家裏雖比不得那些錦繡簾幕後的豪門貴族,可平日也是吃慣了大魚大肉的,竟會被破茶攤裏上不得台麵的雞肉,迷得神魂顛倒!

真讓自已丟臉!

“算了,你跑了一圈辛苦了,也吃上一顆暖暖肚子吧。”常園戶看妻子閉口不吃,便遞了紙袋給站在門口的仆役。

胡餅酪漿並不好下肚,常園戶腹中早已咕咕直響,他三兩下剝掉了茶葉蛋殼,狠狠咬了一口。

這,這也太香了吧!

一顆茶葉蛋兩口就沒了,常園戶又將手伸向案上的另一顆,卻被妻子敲了個正著。

“看你那沒出息的模樣,我倒要看看有多好吃……幺兒先來咬一口。”

王氏喂了小兒子一口後,忍住被鹹香味**的衝動,慢條斯理地放入口中。

這茶葉蛋不止紋絡敲的漂亮,味道更是絕了,滋味濃鬱定是浸泡夠了時辰的。

“這是何處買的?”王氏趕忙問道。

看到妻子一臉滿足的模樣,常園戶喜出望外,既沒然有炸雞,這天降的茶葉蛋也好。

“快帶路,我親自去買!”

小兒子被茶葉蛋勾得胃口大開,聞言嚷著也要跟著同去,夫妻二人便帶了兒子一同去尋。

到了仆役說的地方時,小吃攤已是圍了一圈的人。

常園戶為討妻兒歡心,探著胳膊擠到人群裏,“二十顆茶葉蛋!”

“二百文,茶葉蛋請收好……常園戶,炸雞、青團有需要的嗎?”

炸雞?!

常園戶定睛一看,在小屋子裏開口說話的,不是愛笑的薑小娘子又是誰。

“要的,先來三份炸雞嚐嚐。”薑小娘子上次說過,炸雞現做的才好吃,待吃完了再買。

常園戶一家帶著勝利的果實在食桌旁落座,對著麵前鮮香酥脆的炸雞,話都顧不得講,大快朵頤。
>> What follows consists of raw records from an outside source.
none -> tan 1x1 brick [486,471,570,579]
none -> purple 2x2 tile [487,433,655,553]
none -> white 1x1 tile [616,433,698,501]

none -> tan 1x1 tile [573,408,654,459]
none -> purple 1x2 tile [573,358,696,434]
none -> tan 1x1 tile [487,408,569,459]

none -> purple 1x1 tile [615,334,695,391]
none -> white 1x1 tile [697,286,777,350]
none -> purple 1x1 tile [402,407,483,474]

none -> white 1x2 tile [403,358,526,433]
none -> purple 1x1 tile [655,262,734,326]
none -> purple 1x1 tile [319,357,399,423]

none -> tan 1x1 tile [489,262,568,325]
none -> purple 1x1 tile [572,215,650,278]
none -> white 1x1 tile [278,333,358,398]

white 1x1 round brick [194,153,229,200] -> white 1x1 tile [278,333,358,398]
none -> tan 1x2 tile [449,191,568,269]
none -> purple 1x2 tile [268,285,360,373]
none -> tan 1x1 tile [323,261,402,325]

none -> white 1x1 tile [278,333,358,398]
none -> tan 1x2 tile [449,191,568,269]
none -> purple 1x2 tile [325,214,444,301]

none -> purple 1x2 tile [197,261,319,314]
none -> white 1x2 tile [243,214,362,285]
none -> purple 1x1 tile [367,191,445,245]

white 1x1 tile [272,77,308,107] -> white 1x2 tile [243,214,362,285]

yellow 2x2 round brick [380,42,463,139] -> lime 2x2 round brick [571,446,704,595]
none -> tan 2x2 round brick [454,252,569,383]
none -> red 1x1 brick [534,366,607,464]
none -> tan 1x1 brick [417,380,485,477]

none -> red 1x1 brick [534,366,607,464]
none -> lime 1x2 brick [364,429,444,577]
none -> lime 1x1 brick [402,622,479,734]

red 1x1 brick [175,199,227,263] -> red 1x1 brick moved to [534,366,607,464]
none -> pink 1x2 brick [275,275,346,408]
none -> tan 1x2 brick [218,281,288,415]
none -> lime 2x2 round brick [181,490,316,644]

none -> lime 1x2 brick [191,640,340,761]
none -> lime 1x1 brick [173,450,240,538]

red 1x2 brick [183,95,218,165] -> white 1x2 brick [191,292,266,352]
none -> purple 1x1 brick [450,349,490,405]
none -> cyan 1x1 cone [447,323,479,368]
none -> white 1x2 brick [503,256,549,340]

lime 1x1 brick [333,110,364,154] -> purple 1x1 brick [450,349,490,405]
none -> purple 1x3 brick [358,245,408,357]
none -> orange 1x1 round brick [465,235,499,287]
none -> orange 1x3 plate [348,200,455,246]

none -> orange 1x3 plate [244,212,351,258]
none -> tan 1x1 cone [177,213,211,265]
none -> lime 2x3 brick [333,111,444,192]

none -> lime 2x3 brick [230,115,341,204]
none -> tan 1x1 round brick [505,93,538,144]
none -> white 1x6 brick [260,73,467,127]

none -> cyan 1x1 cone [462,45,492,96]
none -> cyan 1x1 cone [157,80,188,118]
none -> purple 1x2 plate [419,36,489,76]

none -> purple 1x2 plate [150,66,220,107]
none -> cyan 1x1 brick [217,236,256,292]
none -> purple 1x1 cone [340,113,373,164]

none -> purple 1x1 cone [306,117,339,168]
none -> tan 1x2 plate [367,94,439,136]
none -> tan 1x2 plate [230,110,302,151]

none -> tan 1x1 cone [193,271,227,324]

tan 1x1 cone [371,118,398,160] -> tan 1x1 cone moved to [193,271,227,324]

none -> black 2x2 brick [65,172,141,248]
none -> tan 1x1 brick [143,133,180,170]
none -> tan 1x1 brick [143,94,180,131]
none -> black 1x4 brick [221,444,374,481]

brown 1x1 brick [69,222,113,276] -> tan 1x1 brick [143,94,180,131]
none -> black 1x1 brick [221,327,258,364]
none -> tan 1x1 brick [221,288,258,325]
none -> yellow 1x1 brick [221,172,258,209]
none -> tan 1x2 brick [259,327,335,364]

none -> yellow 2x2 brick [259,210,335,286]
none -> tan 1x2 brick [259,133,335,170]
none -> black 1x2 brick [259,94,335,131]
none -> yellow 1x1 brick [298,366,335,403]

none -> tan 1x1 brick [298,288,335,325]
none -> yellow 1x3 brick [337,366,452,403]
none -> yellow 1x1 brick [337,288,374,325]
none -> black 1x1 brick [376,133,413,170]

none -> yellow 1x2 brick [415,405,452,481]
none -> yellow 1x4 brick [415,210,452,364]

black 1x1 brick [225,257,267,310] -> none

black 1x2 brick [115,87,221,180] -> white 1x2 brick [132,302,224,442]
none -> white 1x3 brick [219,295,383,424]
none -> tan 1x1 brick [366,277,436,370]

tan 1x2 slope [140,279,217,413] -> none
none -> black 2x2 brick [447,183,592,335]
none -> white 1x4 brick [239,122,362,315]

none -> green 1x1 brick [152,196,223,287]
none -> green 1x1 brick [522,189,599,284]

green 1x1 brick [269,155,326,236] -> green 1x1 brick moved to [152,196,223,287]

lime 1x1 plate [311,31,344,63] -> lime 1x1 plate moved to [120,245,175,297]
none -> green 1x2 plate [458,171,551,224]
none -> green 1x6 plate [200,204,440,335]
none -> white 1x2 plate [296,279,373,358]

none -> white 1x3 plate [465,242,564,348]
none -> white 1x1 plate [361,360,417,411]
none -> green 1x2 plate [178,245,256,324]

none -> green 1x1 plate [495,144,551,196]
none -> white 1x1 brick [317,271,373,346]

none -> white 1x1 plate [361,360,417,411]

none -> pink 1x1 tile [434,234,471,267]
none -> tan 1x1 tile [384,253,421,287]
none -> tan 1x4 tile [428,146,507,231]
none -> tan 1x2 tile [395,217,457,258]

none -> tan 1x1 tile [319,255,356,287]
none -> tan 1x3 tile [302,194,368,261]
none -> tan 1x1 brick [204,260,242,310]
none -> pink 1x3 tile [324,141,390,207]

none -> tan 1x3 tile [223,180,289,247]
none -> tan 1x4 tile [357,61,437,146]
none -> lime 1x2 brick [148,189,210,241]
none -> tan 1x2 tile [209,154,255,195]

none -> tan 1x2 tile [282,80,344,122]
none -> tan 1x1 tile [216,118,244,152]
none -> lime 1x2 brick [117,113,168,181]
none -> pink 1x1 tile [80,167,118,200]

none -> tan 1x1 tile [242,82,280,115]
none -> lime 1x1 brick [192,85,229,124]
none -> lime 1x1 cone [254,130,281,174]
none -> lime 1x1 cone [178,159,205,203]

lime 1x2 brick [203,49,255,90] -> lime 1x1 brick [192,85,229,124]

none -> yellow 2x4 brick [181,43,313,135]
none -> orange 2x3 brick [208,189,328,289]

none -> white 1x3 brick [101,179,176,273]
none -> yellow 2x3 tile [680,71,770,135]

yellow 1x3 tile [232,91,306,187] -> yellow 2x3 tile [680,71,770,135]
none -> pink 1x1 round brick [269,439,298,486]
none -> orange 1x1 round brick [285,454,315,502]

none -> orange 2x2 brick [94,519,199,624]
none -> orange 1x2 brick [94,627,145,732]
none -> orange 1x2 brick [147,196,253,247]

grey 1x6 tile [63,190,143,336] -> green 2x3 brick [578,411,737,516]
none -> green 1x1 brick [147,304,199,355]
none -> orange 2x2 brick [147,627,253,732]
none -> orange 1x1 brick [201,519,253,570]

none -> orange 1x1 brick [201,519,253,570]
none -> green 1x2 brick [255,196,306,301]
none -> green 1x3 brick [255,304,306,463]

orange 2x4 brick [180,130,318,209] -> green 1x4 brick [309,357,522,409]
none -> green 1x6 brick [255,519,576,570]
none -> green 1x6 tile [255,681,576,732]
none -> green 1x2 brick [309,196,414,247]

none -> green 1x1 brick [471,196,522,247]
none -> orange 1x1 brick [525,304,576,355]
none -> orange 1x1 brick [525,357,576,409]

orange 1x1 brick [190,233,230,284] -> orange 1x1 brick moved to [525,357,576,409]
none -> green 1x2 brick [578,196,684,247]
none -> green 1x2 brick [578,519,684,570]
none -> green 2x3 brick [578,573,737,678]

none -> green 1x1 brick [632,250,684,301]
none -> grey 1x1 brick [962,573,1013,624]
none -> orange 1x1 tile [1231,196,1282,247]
王氏毫不矜持地抓起雞腿大大咬了一口,酥脆的表皮還在劈啪冒油,豈料裏麵的細肉仍是香嫩可口。

“這炸雞雖好吃,吃了四份後有些膩。”一波客人已散去,常園戶對著前來問詢是否可口的薑曉,實話實說。

薑曉心中好笑,一隻雞下肚能不膩嗎,便是山珍海味也不是這般吃法。

“常園戶可要搭配著沙棘汁品嚐一二?酸甜可口正好解膩。”

炸雞與冒著氣泡的可樂本是最般配的,但如今條件受限製不出可樂,薑曉還在尋找合適的搭配。

大曆朝盛行各種飲品,酒、茶、豆製飲品、奶製飲品,各種果汁如甘蔗汁、烏梅汁等都在百姓生活中,占有一席之地。

在春季飲得多是扶桑葉汁,薑曉買來嚐過一杯,帶著青澀的樹葉氣,略帶酸甜卻還是怪怪的……唔像是山羊在啃草根。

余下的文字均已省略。